Swift’s default is not locale aware, but unicode support is notable

Swift remains consistent with other languages in sorting strings lexicographically by byte value:

var words = ["Bären", "Käfer", "küssen", "Ähnlich", "Äpfel"]
words.sort()
// ["Bären", "Käfer", "küssen", "Ähnlich", "Äpfel"]

However, it is notable that Swift includes locale sensitive sorting out of the box[4]:

var words = ["Bären", "Käfer", "küssen", "Ähnlich", "Äpfel"]
let sorted = words.sorted { (lhs: String, rhs: String) -> Bool in    
    return lhs.localizedStandardCompare(rhs) == .orderedAscending
}
// ["Ähnlich", "Äpfel", "Bären", "Käfer", "küssen"]

It also seems quite notable just how very unicode-aware the Swift documentation is on their String type.

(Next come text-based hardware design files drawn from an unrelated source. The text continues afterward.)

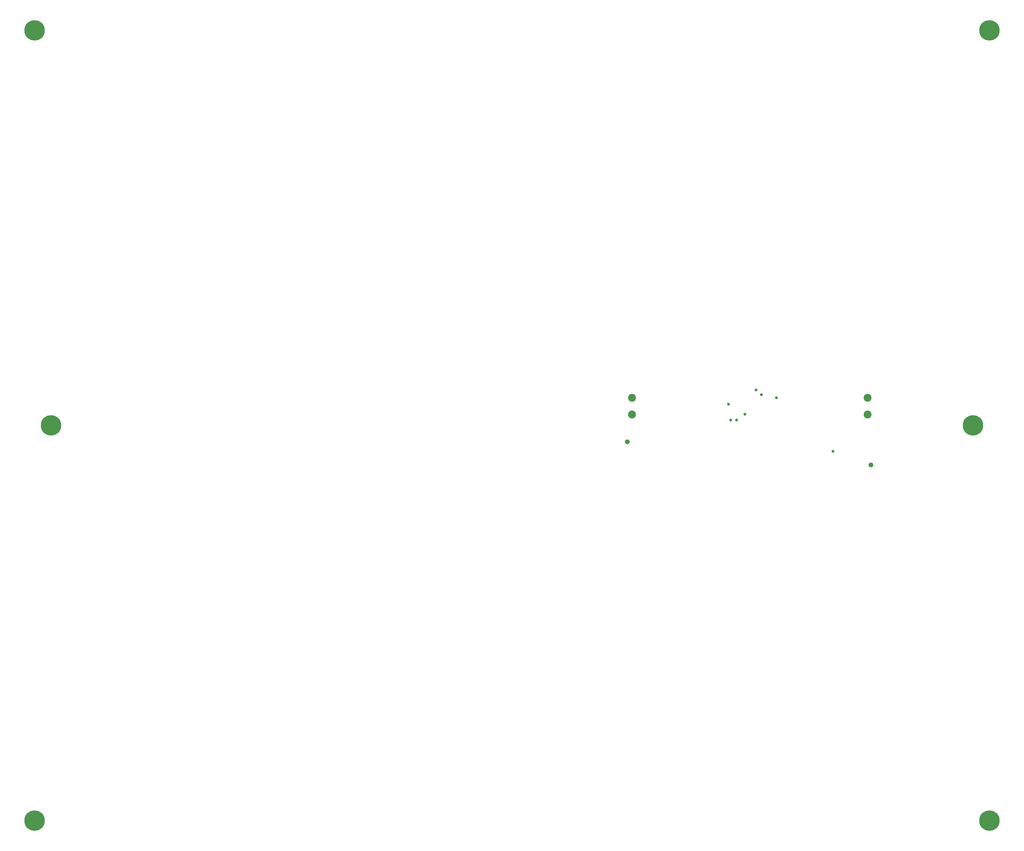
<source format=gbs>
%TF.GenerationSoftware,Altium Limited,Altium Designer,23.5.1 (21)*%
G04 Layer_Color=16711935*
%FSLAX45Y45*%
%MOMM*%
%TF.SameCoordinates,ED6B03CD-4E78-4A82-B30E-A0459FBAF731*%
%TF.FilePolarity,Negative*%
%TF.FileFunction,Soldermask,Bot*%
%TF.Part,Single*%
G01*
G75*
%TA.AperFunction,ViaPad*%
%ADD38C,6.20320*%
%TA.AperFunction,ComponentPad*%
%ADD39C,2.40320*%
%TA.AperFunction,ViaPad*%
%ADD40C,1.47320*%
%ADD41C,0.90320*%
D38*
X500000Y24500000D02*
D03*
X1000000Y12500000D02*
D03*
X29000000D02*
D03*
X500000Y500000D02*
D03*
X29500000D02*
D03*
Y24500000D02*
D03*
D39*
X18645000Y12831999D02*
D03*
Y13339999D02*
D03*
X25795001Y12831999D02*
D03*
Y13339999D02*
D03*
D40*
X25900000Y11300000D02*
D03*
X18500000Y12000000D02*
D03*
D41*
X24748988Y11712084D02*
D03*
X22070000Y12839999D02*
D03*
X22568126Y13438148D02*
D03*
X23030000Y13339999D02*
D03*
X22412701Y13575816D02*
D03*
X21570000Y13150000D02*
D03*
X21820000Y12660000D02*
D03*
X21639999D02*
D03*
%TF.MD5,261fa78951d0a70f8f7e15deb54de9e6*%
M02*

</source>
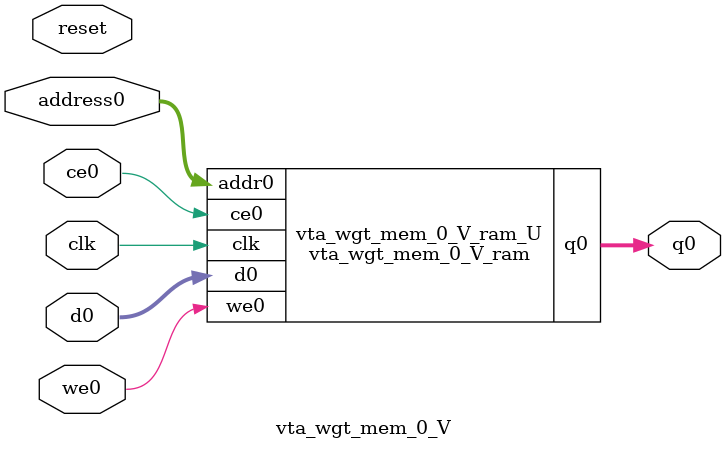
<source format=v>

`timescale 1 ns / 1 ps
module vta_wgt_mem_0_V_ram (addr0, ce0, d0, we0, q0,  clk);

parameter DWIDTH = 128;
parameter AWIDTH = 10;
parameter MEM_SIZE = 1024;

input[AWIDTH-1:0] addr0;
input ce0;
input[DWIDTH-1:0] d0;
input we0;
output reg[DWIDTH-1:0] q0;
input clk;

(* ram_style = "block" *)reg [DWIDTH-1:0] ram[0:MEM_SIZE-1];




always @(posedge clk)  
begin 
    if (ce0) 
    begin
        if (we0) 
        begin 
            ram[addr0] <= d0; 
            q0 <= d0;
        end 
        else 
            q0 <= ram[addr0];
    end
end


endmodule


`timescale 1 ns / 1 ps
module vta_wgt_mem_0_V(
    reset,
    clk,
    address0,
    ce0,
    we0,
    d0,
    q0);

parameter DataWidth = 32'd128;
parameter AddressRange = 32'd1024;
parameter AddressWidth = 32'd10;
input reset;
input clk;
input[AddressWidth - 1:0] address0;
input ce0;
input we0;
input[DataWidth - 1:0] d0;
output[DataWidth - 1:0] q0;



vta_wgt_mem_0_V_ram vta_wgt_mem_0_V_ram_U(
    .clk( clk ),
    .addr0( address0 ),
    .ce0( ce0 ),
    .d0( d0 ),
    .we0( we0 ),
    .q0( q0 ));

endmodule


</source>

Other languages could learn a thing or two here in educating developers.

Zig’s ziglyph package

Zig’s standard library is still quite under development, however it seems likely that major unicode functionality will be outside the stdlib.

Luckily, @jecolon in the Zig community is working on an excellent package for this: ziglyph.

I mention this because I’m a fan of the language and have recently begun contributing to that package; but otherwise Zig isn’t any different than other languages listed here aside from there being no real “default” way to sort strings from what I know.

Why is localized text sorting hard?

I believe there are a combination of factors at play:

  • Most languages leave Unicode locale-aware text sorting as an afterthought.
  • Most developers don’t care enough to use Unicode, let alone implement locale-aware text sorting. Internationalization is always “that thing we’ll do if somebody complains” or an afterthought.
  • It’s hard. It wasn’t until recently that we got semi-decent support for it across browsers, and what is there still leaves a lot to be desired.
  • Many are still running into dated software, like NodeJS versions from ~2019 ish that didn’t have full ICU support on by default.

WebAssembly may make things worse?

As a closing thought, I just want to hint at why I think WebAssembly will make things worse before they get better.

Whether your application is in Go and has it’s own Unicode Collation Algorithm (UCA) implementation, or Rust and uses bindings to the popular ICU4C library - one thing is going to remain true: it requires large data files to work.

The UCA algorithm depends on two quite large data table files to work:

  • UnicodeData.txt for normalization, a step required before sorting can take place.
  • allkeys.txt for weighting certain text above others.
  • And more, if you want truly locale-aware sorting and not just “the default” the UCA algorithm gives you.

Together, these files can add up to over a half a megabyte.

While WASM languages could shell out to JavaScript browser APIs for collation, I suspect they won’t due to the lack of guarantees around those APIs.

A more likely scenario is languages continuing to leave locale-aware sorting as an optional, opt-in feature - that also makes your application larger.

I think this a worthwhile problem to solve, so I am working on compression algorithms for these files specifically in Zig to reduce them to only a few tens of kilobytes.